If you went to a Pacific Northwest “A” circuit horse show this year, you may have noticed a new phenomenon; large audiences surrounding the hunter ring. Hunters, not known for their spectator draw, have found a new niche – the Hunter Derbies, and, with exciting option jumps, beautiful fields to ride in and a lot of money to win, not only are some of our best hunters showing up to ride, they are performing in front of ever increasing audiences. So what happened to the jumper ring in our area? The classes known for excitement and drama are being out shown by their quieter cousin. So how do we put the splash back into the jumper rings?
Morgan Carr, the WSHJA Jumper rep and Owner of Encanto Valley Farms, in Auburn, WA pointed to the largest necessity in our jumper rings – sponsors. If we want to encourage an audience to come watch, we need to have something to show off, and the most exciting thing to show off is fantastic horses and riders competing over tough courses. In order to get those horses and riders, we need an incentive, and that incentive is money. In order to be able to put up cash that is competitive with the larger venues close by we can’t rely solely on our local barns for sponsorship; we need to reach out to the surrounding community and shop our sport out to more sponsors.
When we consider sponsorships, we have to keep in mind the “circle of sponsorship”. In order to generate an interest in sponsoring a class or division, a sponsor needs to know that they will have some sort of return on their investment; sponsors need to know that they will reach an active and interested audience. The best way to get an interested audience is to have something exciting to watch, which leads us back to sponsorships. Our issue lies in which comes first, and the reality is, we have to get them all simultaneously. Meaning, that we, in the riding community, need to reach out to the businesses that we are connected with and start creating an interest in our “non horsey” friends.
When shopping for sponsors, we have to know our audience – the groups that make up the majority of people attending the shows include: Riders/Horse Owners, Trainers/Barn Owners and the Equestrian Enthusiast (aka: our fans!). Although sometimes one person falls into more than one category, each category has differing shopping needs and can, therefore, appeal to a larger variety of sponsors. Riders/Owners may be shopping for anything from the high end Mercedes to new tack for their favorite horse. Trainers/Barn Owners might be looking for a new tractor or supplies from the local hardware store and the fans – the folks that come just for the horses – love anything representing the equestrian world and the beautiful horses that are the sport– creating an overall large and diverse group of people.
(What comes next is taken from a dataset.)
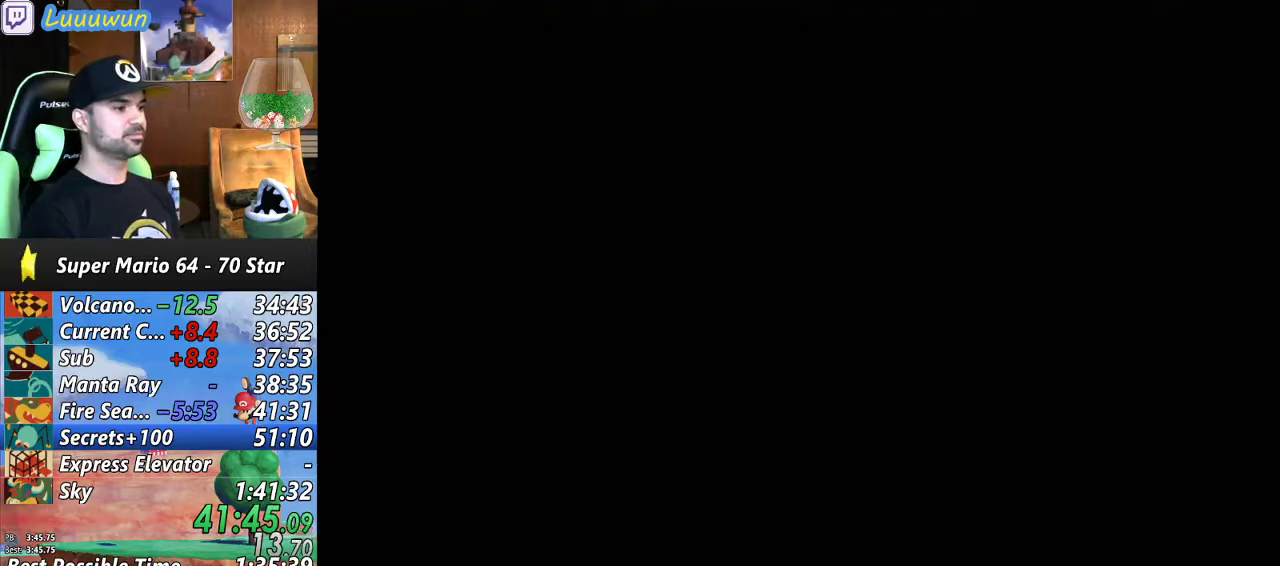
{"buttons": [], "left_stick": "up-right", "events": []}
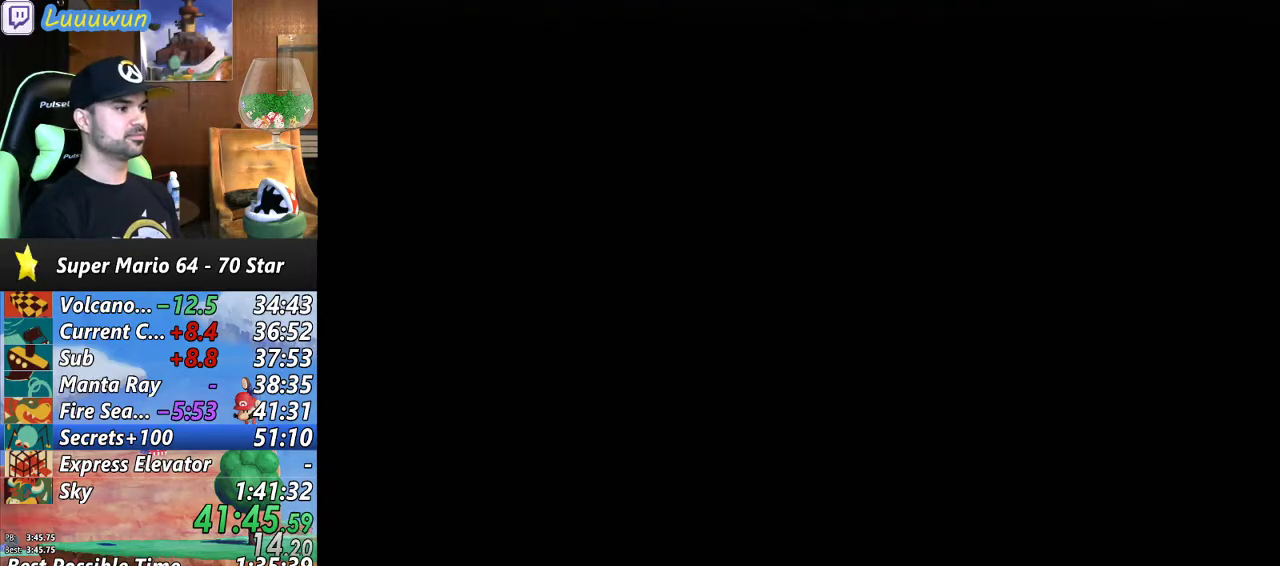
{"buttons": [], "left_stick": "up", "events": [[67, "left_stick", "up"], [400, "R1", "down"], [500, "R1", "up"]]}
In order for us, as riders, trainers and equestrian fans, to be able to continue to improve our shows and the hunter/jumper sport in our state, we need to reach out to the business community to ask for their support. Talk to people in your place of business - your hair dressers, auto mechanics and favorite resturant owners. Tell them about what you spend your time doing – the ups, the downs, the excitement, and, most importantly, the great chance for them to advertise to a captive and willing audience. The more interest we can gain for our industry, the more we all win. We can bring in exciting riders and their horses. We can get better jumps and prizes, and have more flexibility to do what we want within our own shows as we continue to bring money in from outside sources instead of relying solely on our own, smaller, community. By reaching out to the general public we can help bring the resources in not only to improve our shows, but help gain good publicity for the horse world in general – something that could spin out into the community around us – helping us get better horse parks, trails and a greater sense of commitment to a “horsey” way of life – something that benefits us all.